### [Task to complete]
Working from the start of the listing, please write out exactly the lines through the one that holds "15: (861, 389, 0.79)", both included, and omit all pictures.

### [Dataset excerpts]
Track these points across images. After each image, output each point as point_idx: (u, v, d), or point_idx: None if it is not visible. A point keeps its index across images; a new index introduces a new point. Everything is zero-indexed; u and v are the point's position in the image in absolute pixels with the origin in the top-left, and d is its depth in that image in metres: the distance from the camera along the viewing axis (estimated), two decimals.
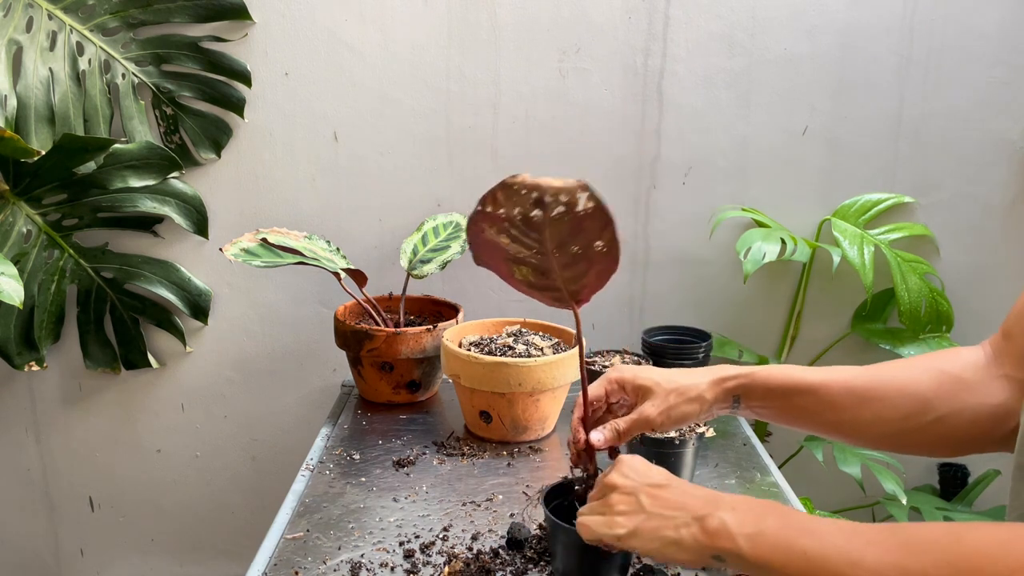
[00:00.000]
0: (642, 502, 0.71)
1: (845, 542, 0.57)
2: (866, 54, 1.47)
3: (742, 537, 0.63)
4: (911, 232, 1.50)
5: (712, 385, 0.84)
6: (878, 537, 0.56)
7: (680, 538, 0.67)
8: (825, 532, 0.59)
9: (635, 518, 0.70)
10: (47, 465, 1.73)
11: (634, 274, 1.59)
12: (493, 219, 0.69)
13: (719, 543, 0.64)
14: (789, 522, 0.62)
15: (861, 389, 0.79)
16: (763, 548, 0.61)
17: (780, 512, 0.64)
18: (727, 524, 0.64)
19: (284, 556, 0.94)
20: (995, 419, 0.75)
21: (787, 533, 0.61)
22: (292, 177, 1.55)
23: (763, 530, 0.62)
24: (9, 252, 1.48)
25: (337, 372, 1.65)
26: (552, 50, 1.48)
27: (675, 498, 0.70)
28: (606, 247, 0.72)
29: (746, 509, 0.65)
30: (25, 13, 1.42)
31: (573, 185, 0.68)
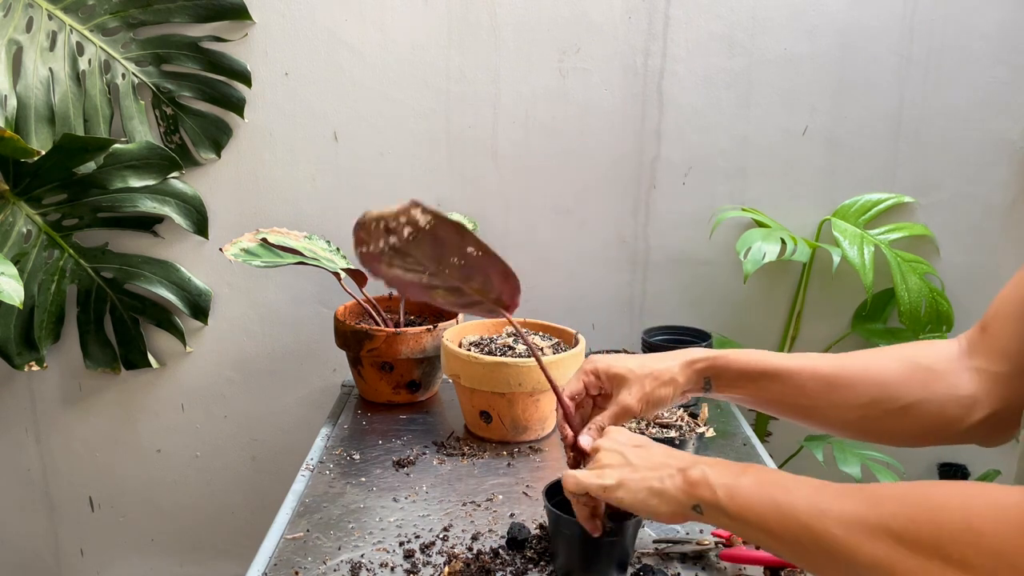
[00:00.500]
0: (628, 456, 0.75)
1: (814, 494, 0.60)
2: (866, 54, 1.47)
3: (720, 487, 0.66)
4: (911, 232, 1.50)
5: (683, 367, 0.87)
6: (845, 491, 0.59)
7: (664, 488, 0.70)
8: (796, 486, 0.62)
9: (622, 470, 0.74)
10: (47, 465, 1.73)
11: (634, 274, 1.59)
12: (374, 257, 0.74)
13: (699, 492, 0.68)
14: (764, 478, 0.65)
15: (829, 375, 0.82)
16: (739, 499, 0.65)
17: (756, 469, 0.67)
18: (707, 475, 0.68)
19: (284, 556, 0.94)
20: (962, 409, 0.77)
21: (762, 487, 0.64)
22: (292, 177, 1.55)
23: (740, 483, 0.66)
24: (9, 252, 1.48)
25: (337, 372, 1.65)
26: (552, 50, 1.48)
27: (659, 453, 0.74)
28: (479, 250, 0.75)
29: (726, 465, 0.69)
30: (25, 13, 1.42)
31: (406, 205, 0.72)
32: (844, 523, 0.57)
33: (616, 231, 1.57)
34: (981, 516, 0.51)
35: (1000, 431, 0.77)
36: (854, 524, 0.56)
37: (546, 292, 1.59)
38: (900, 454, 1.53)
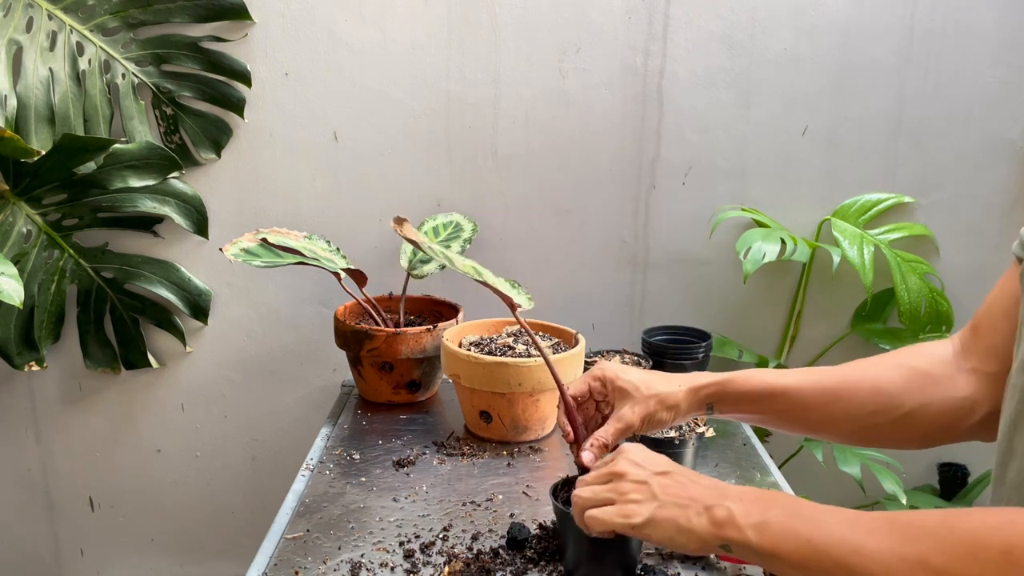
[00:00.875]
0: (654, 491, 0.73)
1: (848, 530, 0.60)
2: (866, 54, 1.47)
3: (749, 528, 0.65)
4: (911, 232, 1.50)
5: (688, 394, 0.87)
6: (877, 525, 0.59)
7: (692, 527, 0.69)
8: (828, 522, 0.62)
9: (649, 506, 0.72)
10: (47, 465, 1.73)
11: (634, 274, 1.59)
12: None
13: (726, 532, 0.66)
14: (793, 512, 0.64)
15: (831, 388, 0.82)
16: (769, 537, 0.64)
17: (784, 502, 0.66)
18: (734, 514, 0.66)
19: (284, 556, 0.94)
20: (962, 411, 0.78)
21: (791, 523, 0.63)
22: (292, 177, 1.55)
23: (768, 520, 0.64)
24: (9, 252, 1.48)
25: (337, 372, 1.65)
26: (552, 50, 1.48)
27: (684, 486, 0.72)
28: None
29: (752, 499, 0.67)
30: (25, 13, 1.42)
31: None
32: (881, 561, 0.57)
33: (616, 231, 1.57)
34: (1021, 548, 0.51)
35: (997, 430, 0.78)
36: (891, 562, 0.56)
37: (546, 292, 1.59)
38: (900, 455, 1.53)
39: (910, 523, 0.58)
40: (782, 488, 1.12)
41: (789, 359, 1.60)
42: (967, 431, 0.79)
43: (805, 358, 1.61)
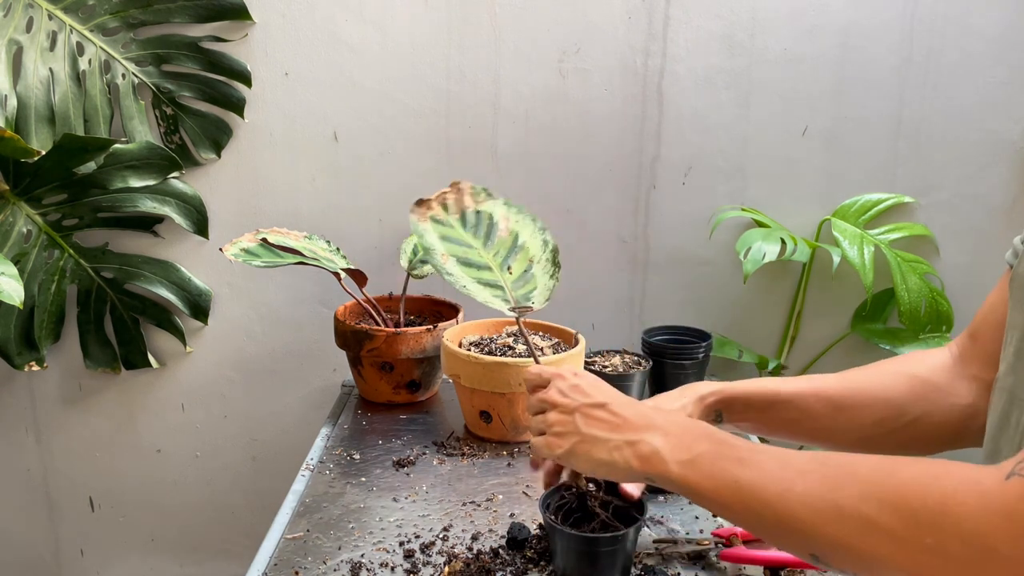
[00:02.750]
0: (577, 423, 0.72)
1: (777, 470, 0.58)
2: (866, 54, 1.47)
3: (674, 463, 0.64)
4: (911, 232, 1.50)
5: (695, 403, 0.86)
6: (809, 467, 0.57)
7: (613, 460, 0.68)
8: (757, 461, 0.60)
9: (570, 439, 0.72)
10: (47, 465, 1.73)
11: (634, 274, 1.59)
12: None
13: (650, 468, 0.66)
14: (722, 450, 0.63)
15: (837, 398, 0.82)
16: (694, 475, 0.63)
17: (714, 439, 0.65)
18: (659, 450, 0.66)
19: (284, 556, 0.94)
20: (965, 418, 0.78)
21: (719, 462, 0.62)
22: (292, 177, 1.55)
23: (695, 457, 0.63)
24: (9, 252, 1.48)
25: (337, 372, 1.65)
26: (552, 50, 1.48)
27: (609, 419, 0.71)
28: None
29: (678, 433, 0.66)
30: (25, 13, 1.42)
31: None
32: (809, 504, 0.55)
33: (616, 231, 1.57)
34: (959, 500, 0.49)
35: None
36: (820, 506, 0.54)
37: None
38: None
39: (842, 466, 0.56)
40: None
41: (789, 359, 1.60)
42: (970, 437, 0.79)
43: (805, 358, 1.61)
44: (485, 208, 0.95)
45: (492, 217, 0.94)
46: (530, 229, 0.96)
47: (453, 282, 0.88)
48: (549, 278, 0.94)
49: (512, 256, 0.93)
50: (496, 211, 0.95)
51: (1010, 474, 0.48)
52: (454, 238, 0.92)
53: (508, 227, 0.94)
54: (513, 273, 0.92)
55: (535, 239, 0.95)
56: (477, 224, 0.94)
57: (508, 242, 0.94)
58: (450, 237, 0.92)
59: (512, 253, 0.93)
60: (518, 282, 0.92)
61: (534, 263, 0.93)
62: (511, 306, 0.89)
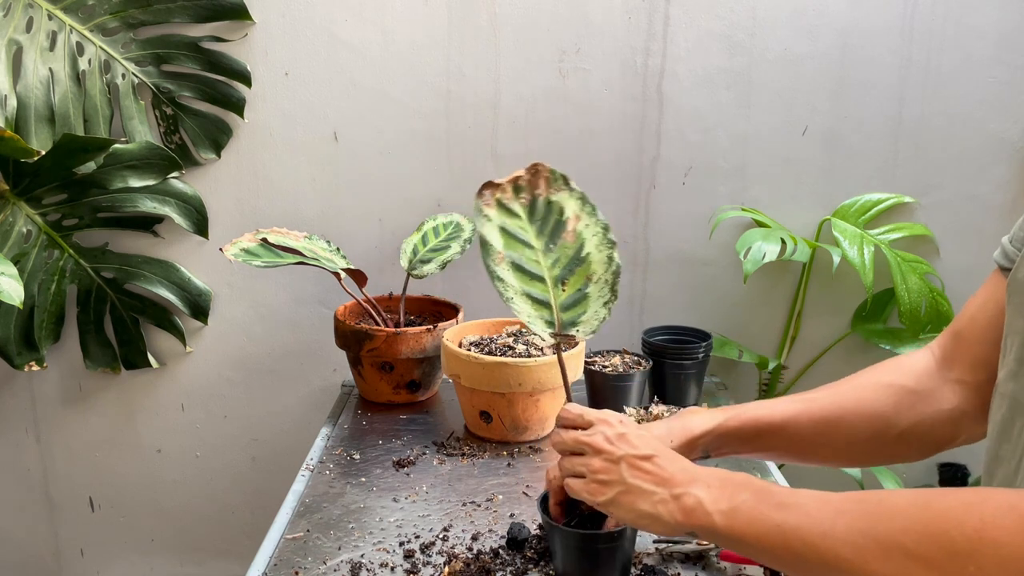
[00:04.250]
0: (623, 473, 0.72)
1: (817, 513, 0.59)
2: (866, 54, 1.47)
3: (717, 514, 0.65)
4: (911, 232, 1.50)
5: (683, 446, 0.84)
6: (847, 506, 0.58)
7: (657, 513, 0.68)
8: (796, 504, 0.61)
9: (615, 488, 0.72)
10: (47, 465, 1.73)
11: (634, 274, 1.59)
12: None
13: (694, 520, 0.66)
14: (763, 497, 0.63)
15: (825, 419, 0.81)
16: (737, 523, 0.63)
17: (754, 487, 0.65)
18: (702, 502, 0.66)
19: (284, 556, 0.94)
20: (953, 423, 0.78)
21: (760, 508, 0.63)
22: (292, 177, 1.55)
23: (737, 506, 0.64)
24: (9, 252, 1.48)
25: (337, 372, 1.65)
26: (552, 50, 1.48)
27: (654, 472, 0.71)
28: None
29: (720, 484, 0.67)
30: (25, 13, 1.42)
31: None
32: (851, 543, 0.56)
33: (616, 231, 1.56)
34: (996, 525, 0.50)
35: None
36: (862, 543, 0.55)
37: None
38: None
39: (881, 503, 0.57)
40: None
41: (789, 359, 1.60)
42: (959, 440, 0.79)
43: (805, 358, 1.61)
44: (558, 199, 0.84)
45: (563, 213, 0.84)
46: (598, 239, 0.84)
47: (503, 291, 0.79)
48: (603, 305, 0.82)
49: (571, 269, 0.82)
50: (568, 206, 0.84)
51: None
52: (516, 232, 0.82)
53: (575, 229, 0.84)
54: (566, 290, 0.82)
55: (600, 253, 0.84)
56: (545, 217, 0.83)
57: (572, 249, 0.83)
58: (512, 231, 0.82)
59: (572, 264, 0.82)
60: (568, 301, 0.82)
61: (591, 282, 0.82)
62: (554, 331, 0.81)
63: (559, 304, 0.82)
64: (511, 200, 0.84)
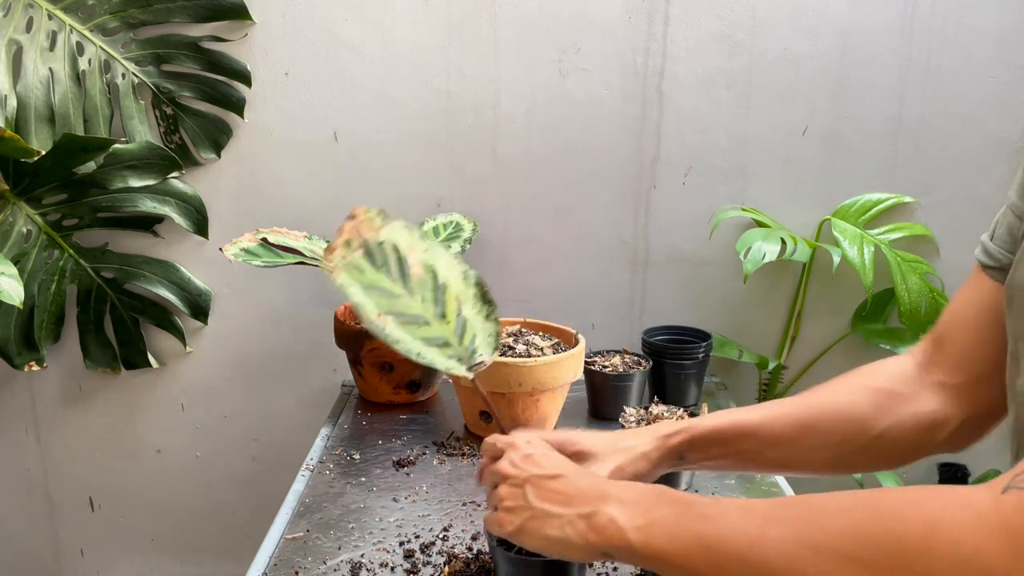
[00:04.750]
0: (528, 497, 0.66)
1: (743, 521, 0.54)
2: (866, 54, 1.47)
3: (632, 531, 0.59)
4: (911, 232, 1.50)
5: (656, 443, 0.82)
6: (778, 512, 0.53)
7: (566, 537, 0.63)
8: (720, 514, 0.55)
9: (521, 515, 0.66)
10: (47, 465, 1.73)
11: (634, 274, 1.59)
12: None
13: (608, 540, 0.60)
14: (682, 509, 0.58)
15: (799, 420, 0.79)
16: (655, 540, 0.57)
17: (673, 499, 0.60)
18: (615, 519, 0.60)
19: (284, 556, 0.94)
20: (933, 426, 0.76)
21: (680, 521, 0.57)
22: (292, 177, 1.55)
23: (654, 520, 0.58)
24: (9, 252, 1.48)
25: (337, 372, 1.65)
26: (552, 50, 1.48)
27: (562, 491, 0.65)
28: None
29: (634, 500, 0.61)
30: (25, 13, 1.42)
31: None
32: (783, 551, 0.50)
33: (616, 231, 1.57)
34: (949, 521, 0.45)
35: (969, 438, 0.77)
36: (795, 550, 0.50)
37: (546, 292, 1.59)
38: None
39: (817, 506, 0.51)
40: (782, 488, 1.11)
41: (789, 359, 1.60)
42: (939, 445, 0.77)
43: (805, 358, 1.61)
44: (386, 237, 0.79)
45: (398, 249, 0.79)
46: (444, 259, 0.80)
47: (407, 351, 0.75)
48: (486, 319, 0.79)
49: (439, 299, 0.79)
50: (399, 239, 0.79)
51: (1007, 487, 0.45)
52: (375, 286, 0.77)
53: (420, 260, 0.79)
54: (450, 320, 0.78)
55: (453, 270, 0.80)
56: (387, 260, 0.79)
57: (428, 280, 0.79)
58: (371, 285, 0.77)
59: (437, 294, 0.79)
60: (457, 330, 0.78)
61: (463, 303, 0.79)
62: (468, 367, 0.78)
63: (454, 337, 0.79)
64: (351, 256, 0.78)
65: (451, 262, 0.81)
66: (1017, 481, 0.45)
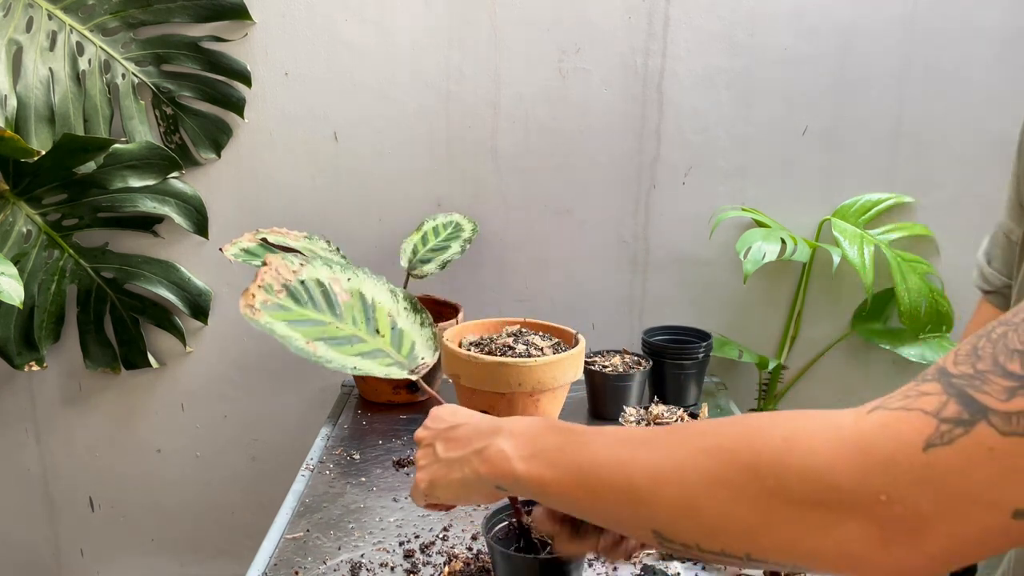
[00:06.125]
0: (436, 450, 0.68)
1: (617, 446, 0.53)
2: (866, 54, 1.47)
3: (518, 460, 0.59)
4: (911, 232, 1.50)
5: None
6: (654, 435, 0.52)
7: (465, 476, 0.63)
8: (598, 442, 0.54)
9: (430, 470, 0.67)
10: (47, 465, 1.73)
11: (634, 274, 1.59)
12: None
13: (497, 471, 0.60)
14: (569, 438, 0.57)
15: None
16: (536, 468, 0.57)
17: (562, 430, 0.59)
18: (504, 450, 0.60)
19: (284, 556, 0.94)
20: None
21: (564, 449, 0.56)
22: (292, 177, 1.55)
23: (540, 450, 0.58)
24: (9, 252, 1.48)
25: (337, 372, 1.65)
26: (552, 50, 1.48)
27: (463, 436, 0.65)
28: None
29: (523, 431, 0.61)
30: (25, 13, 1.42)
31: None
32: (647, 470, 0.49)
33: (616, 231, 1.57)
34: (808, 434, 0.43)
35: None
36: (660, 469, 0.48)
37: (546, 292, 1.59)
38: None
39: (688, 427, 0.50)
40: None
41: (789, 359, 1.60)
42: None
43: (805, 358, 1.61)
44: (307, 276, 0.84)
45: (321, 283, 0.84)
46: (371, 282, 0.87)
47: (340, 367, 0.79)
48: (421, 326, 0.85)
49: (370, 318, 0.84)
50: (320, 274, 0.84)
51: (874, 408, 0.43)
52: (302, 319, 0.81)
53: (345, 288, 0.85)
54: (384, 334, 0.84)
55: (380, 291, 0.86)
56: (311, 297, 0.83)
57: (356, 304, 0.85)
58: (297, 320, 0.81)
59: (368, 314, 0.84)
60: (394, 342, 0.84)
61: (395, 318, 0.85)
62: (410, 370, 0.82)
63: (392, 347, 0.83)
64: (273, 298, 0.81)
65: (377, 284, 0.87)
66: (886, 402, 0.43)
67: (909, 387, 0.43)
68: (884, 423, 0.41)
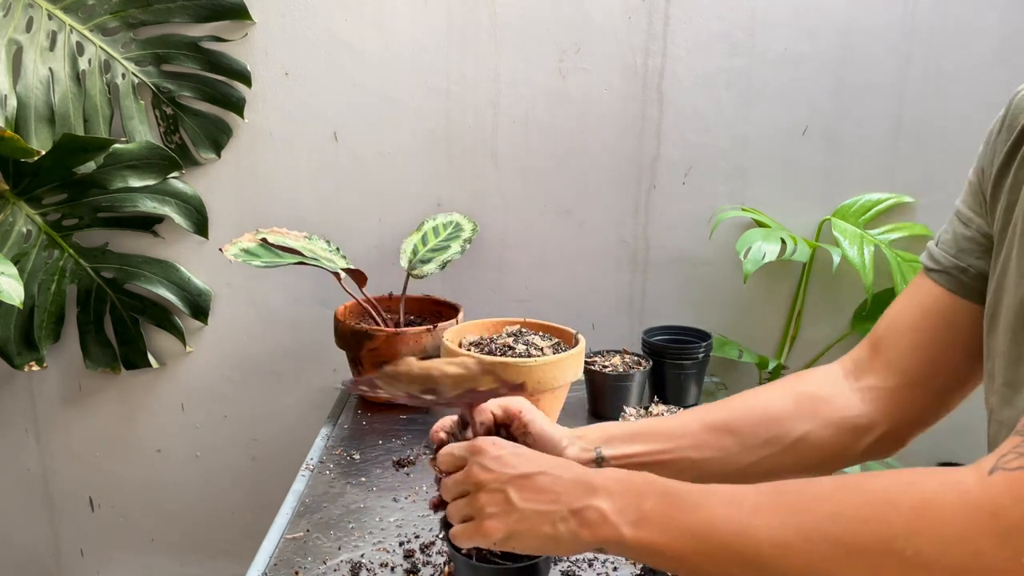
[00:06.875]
0: (511, 499, 0.63)
1: (729, 510, 0.54)
2: (866, 54, 1.47)
3: (624, 525, 0.58)
4: (911, 232, 1.50)
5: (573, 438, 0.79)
6: (766, 499, 0.53)
7: (558, 534, 0.61)
8: (708, 504, 0.55)
9: (507, 519, 0.63)
10: (47, 465, 1.73)
11: (634, 274, 1.59)
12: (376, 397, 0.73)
13: (600, 535, 0.59)
14: (672, 500, 0.57)
15: (721, 423, 0.77)
16: (647, 533, 0.57)
17: (661, 489, 0.59)
18: (606, 515, 0.59)
19: (284, 556, 0.94)
20: (857, 431, 0.76)
21: (671, 513, 0.57)
22: (292, 177, 1.55)
23: (646, 513, 0.57)
24: (9, 252, 1.48)
25: (337, 372, 1.65)
26: (552, 50, 1.48)
27: (547, 489, 0.63)
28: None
29: (622, 492, 0.60)
30: (25, 13, 1.42)
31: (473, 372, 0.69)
32: (771, 538, 0.50)
33: (616, 231, 1.57)
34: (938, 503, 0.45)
35: (893, 446, 0.78)
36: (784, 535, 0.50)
37: (546, 292, 1.59)
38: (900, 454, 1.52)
39: (803, 491, 0.51)
40: None
41: (789, 359, 1.60)
42: (863, 452, 0.77)
43: (805, 358, 1.61)
44: None
45: None
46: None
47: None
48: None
49: None
50: None
51: (992, 469, 0.45)
52: None
53: None
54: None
55: None
56: None
57: None
58: None
59: None
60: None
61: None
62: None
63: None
64: None
65: None
66: (1003, 462, 0.45)
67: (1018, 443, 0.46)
68: (1010, 485, 0.44)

### [Reply to the exercise]
Track these points across images. After each image, output each point as point_idx: (u, v, d), or point_idx: None if it is not visible. A point keeps its index across images; a new index introduces a new point. Everything is zero-indexed; u and v are the point's position in the image in absolute pixels with the origin in the top-left, and d is its depth in that image in metres: the distance from the camera along the viewing axis (estimated), two decimals.
[00:00.000]
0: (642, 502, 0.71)
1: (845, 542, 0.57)
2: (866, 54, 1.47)
3: (742, 537, 0.63)
4: (911, 232, 1.50)
5: (712, 385, 0.84)
6: (878, 537, 0.56)
7: (680, 538, 0.67)
8: (825, 532, 0.59)
9: (635, 518, 0.70)
10: (47, 465, 1.73)
11: (634, 274, 1.59)
12: (493, 219, 0.69)
13: (719, 543, 0.64)
14: (789, 522, 0.62)
15: (861, 389, 0.79)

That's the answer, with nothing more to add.